▶ Activity list
**1)** Using the passage on the Dowding Ministry, answer:
(a) Who served as Peter Dowding's deputy?
(b) Which minister was defeated at the 1989 election?
(c) On what date did Dowding and his deputy resign?
**2)** Return the portion of the passage on the Dowding Ministry between "The second term" and "deputy, Ian Taylor.", inclusive.

▶ Provided text
- - - - -

= Dowding ministry =

The Dowding Ministry was the 30th Ministry of the Government of Western Australia, and was led by Labor Premier Peter Dowding and his deputy, David Parker. It succeeded the Burke Ministry on 25 February 1988, upon the retirement of Brian Burke from politics on the fifth anniversary of his becoming Premier.

The Ministry was reconstituted on 28 February 1989 following the 1989 election, due in part to the defeat of one minister, Barry Hodge (MLA for Melville), and the Parliamentary Secretary of the Cabinet, John Read (MLA for Mandurah), by opposition Liberal candidates.

The second term of the Ministry was a particularly difficult one due to ongoing revelations relating to the government's past dealings with relation to WA Inc, and with a federal election approaching, considerable pressure was being exerted on the State Government. On 7 February 1990, a majority of the 47-member Labor caucus signed an open letter calling on Dowding to step down, and in a caucus meeting on 12 February 1990, Dowding and Parker resigned. The Ministry was succeeded six days later by the Lawrence Ministry led by the Minister for Education and Aboriginal Affairs, Carmen Lawrence, and her deputy, Ian Taylor.

- - - - -

▶ Provided records
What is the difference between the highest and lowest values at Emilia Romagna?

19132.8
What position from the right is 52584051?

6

- - - - -

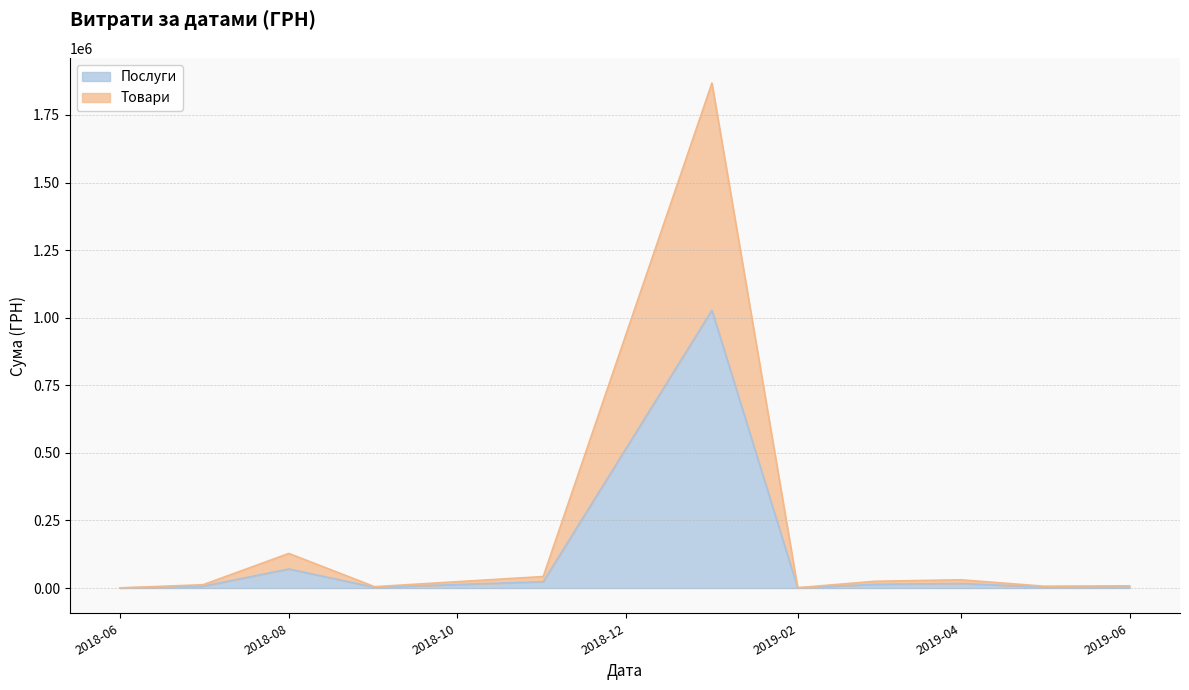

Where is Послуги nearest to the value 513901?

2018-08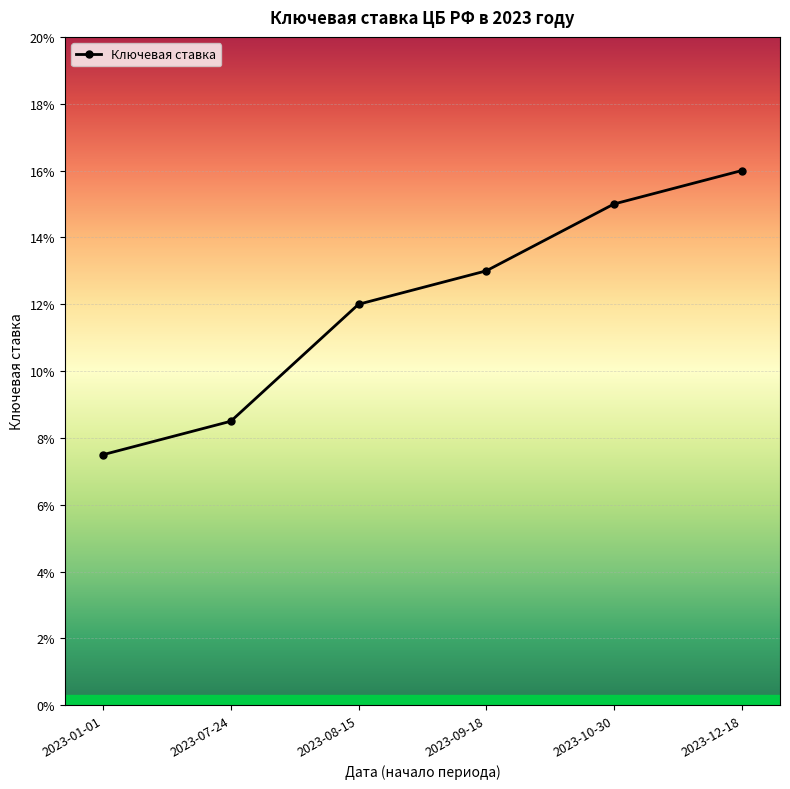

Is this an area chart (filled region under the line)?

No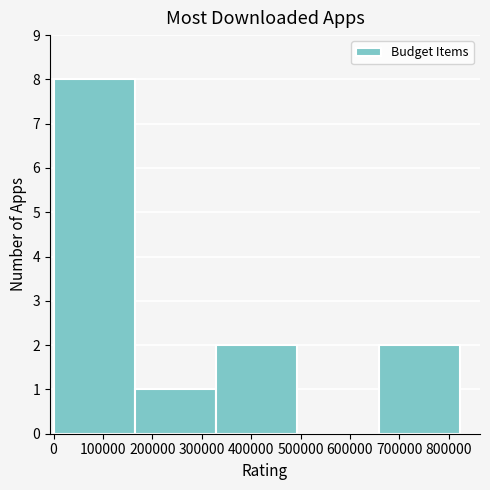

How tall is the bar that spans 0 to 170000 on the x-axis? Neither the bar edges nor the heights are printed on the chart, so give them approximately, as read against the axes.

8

- - - - -

▶ Answers provided
**1)**
(a) David Parker
(b) Barry Hodge, MLA for Melville
(c) 12 February 1990

**2)**
The second term of the Ministry was a particularly difficult one due to ongoing revelations relating to the government's past dealings with relation to WA Inc, and with a federal election approaching, considerable pressure was being exerted on the State Government. On 7 February 1990, a majority of the 47-member Labor caucus signed an open letter calling on Dowding to step down, and in a caucus meeting on 12 February 1990, Dowding and Parker resigned. The Ministry was succeeded six days later by the Lawrence Ministry led by the Minister for Education and Aboriginal Affairs, Carmen Lawrence, and her deputy, Ian Taylor.